The table below summarizes the availability of GitHub Code Security features for public and private repositories.
| Public repository without GitHub Secret Protection | Private repository without GitHub Code Security | Public or private repository with GitHub Code Security | |
|---|---|---|---|
| Code scanning | |||
| CodeQL CLI | |||
| Copilot Autofix | |||
| Security campaigns | |||
| Custom auto-triage rules | |||
| Dependency review | |||
| Security overview |
For more information about features, see GitHub security features.
GitHub Secret Protection
You get the following features with GitHub Secret Protection:
-
Secret scanning: Detect secrets, for example keys and tokens, that have been checked into a repository and receive alerts.
-
Push protection: Prevent secret leaks before they happen by blocking commits containing secrets.
-
Copilot secret scanning: Leverage AI to detect unstructured credentials, such as passwords, that have been checked into a repository.
-
Custom patterns: Detect and prevent leaks for organization-specific secrets.
-
Delegated bypass for push protection and Delegated alert dismissal: Implement an approval process for better control over who in your enterprise can perform sensitive actions, supporting governance at scale.
-
Security overview: Understand the distribution of risk across your organization.
The table below summarizes the availability of GitHub Secret Protection features for public and private repositories.
| Public repository without GitHub Secret Protection | Private repository without GitHub Secret Protection | Public or private repository with GitHub Secret Protection | |
|---|---|---|---|
| Secret scanning | |||
| Push protection | |||
| Copilot secret scanning | |||
| Custom patterns | |||
| Delegated bypass for push protection | |||
| Security overview |
For more information about individual features, see GitHub security features.
Run an assessment of your organization's exposure to secret leaks
Organizations on GitHub Team and GitHub Enterprise can run a free report to scan the code in the organization for leaked secrets.
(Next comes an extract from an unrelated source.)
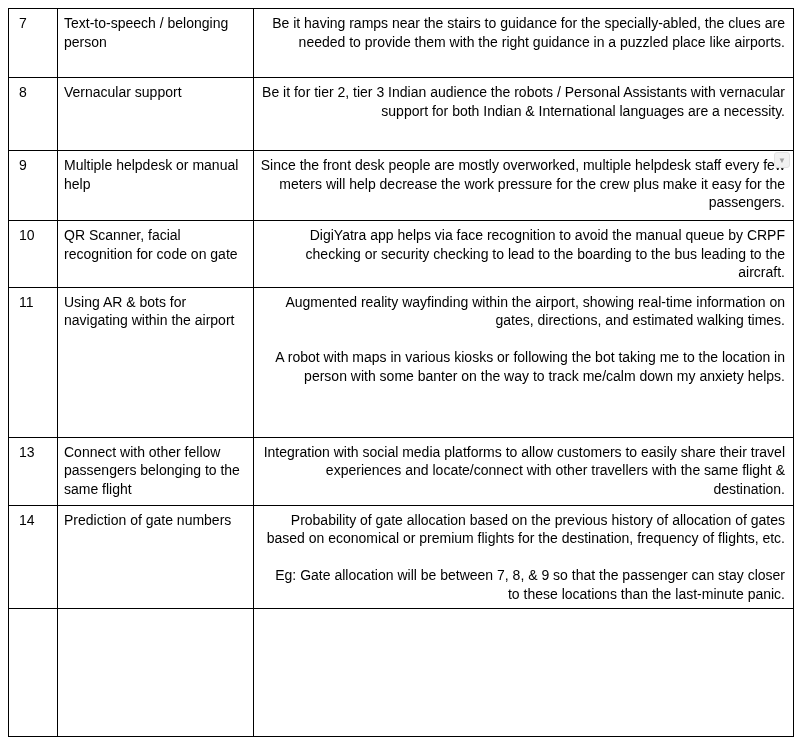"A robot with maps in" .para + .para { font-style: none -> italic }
This can help you understand the current exposure of repositories in your organization to leaked secrets, as well as help you see how many existing secret leaks could have been prevented by GitHub Secret Protection. See About the secret risk assessment.
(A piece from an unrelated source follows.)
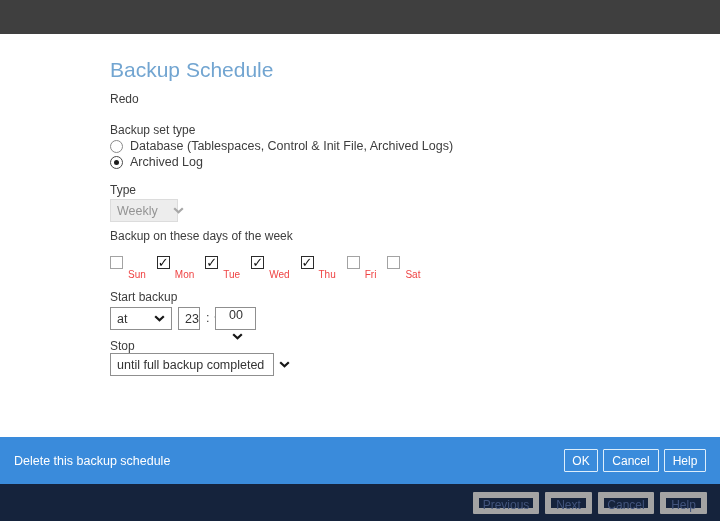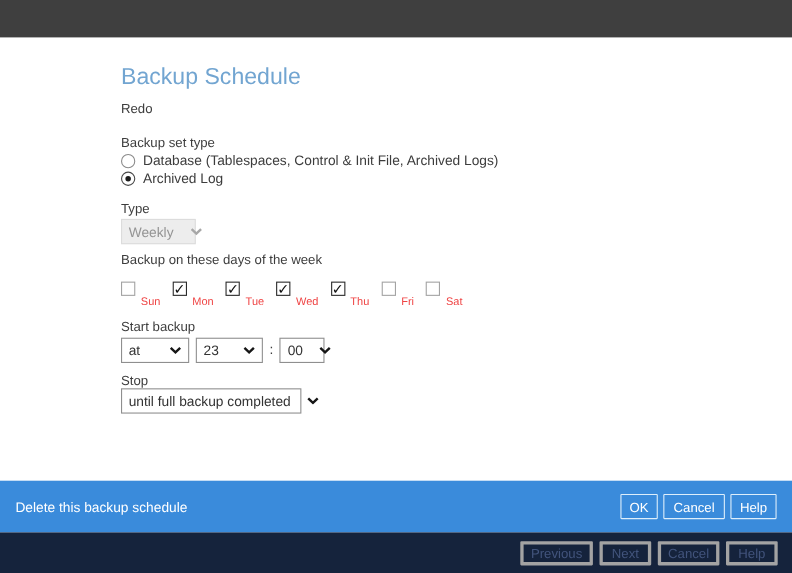"23" .sel-hour { width: 61px -> 22px }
Deploying GitHub Code Security and GitHub Secret Protection
To learn about what you need to know to plan your deployment of GitHub Code Security and GitHub Secret Protection at a high level and to review the rollout phases we recommended, see Adopting GitHub Advanced Security at scale.
Enabling features
You can quickly enable security features at scale with the GitHub-recommended security configuration, a collection of security enablement settings you can apply to repositories in an organization. You can then further customize Advanced Security features at the organization level with global settings. See About enabling security features at scale.
If you are on a GitHub Team or GitHub Enterprise plan, license use for the entire team or enterprise is shown on your license page. See Viewing and downloading licensed use of Advanced Security.
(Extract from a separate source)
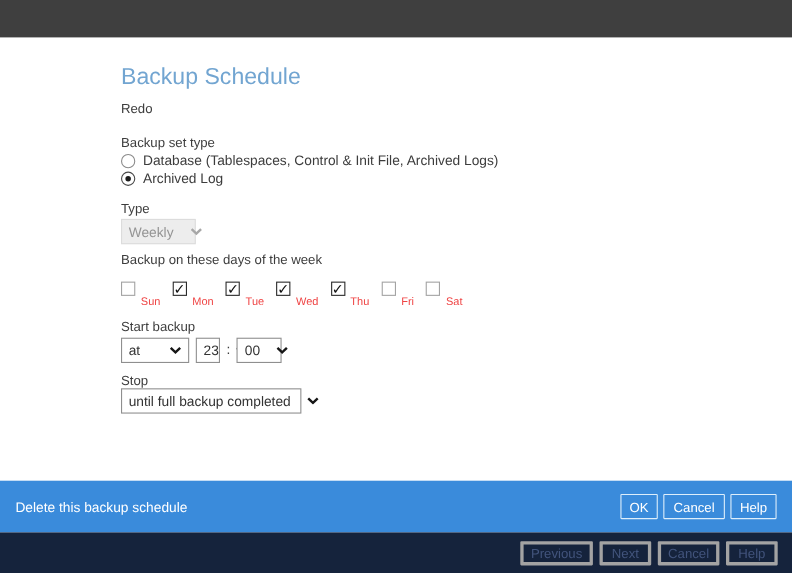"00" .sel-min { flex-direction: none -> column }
Leveraging GitHub Copilot Chat to understand security alerts
Additionally, with a GitHub Copilot Enterprise license, you can ask GitHub Copilot Chat for help to better understand security alerts in repositories in your organization (code scanning, secret scanning, and Dependabot alerts). See Asking GitHub Copilot questions in GitHub.
About GitHub Advanced Security Certification
You can highlight your knowledge by earning a GitHub Advanced Security certificate with GitHub Certifications. The certification validates your expertise in vulnerability identification, workflow security, and robust security implementation. See About GitHub Certifications.
About GitHub Advanced Security with Azure Repos
If you want to use GitHub Advanced Security with Azure Repos, see GitHub Advanced Security & Azure DevOps in our resources site. For documentation, see Configure GitHub Advanced Security for Azure DevOps in Microsoft Learn.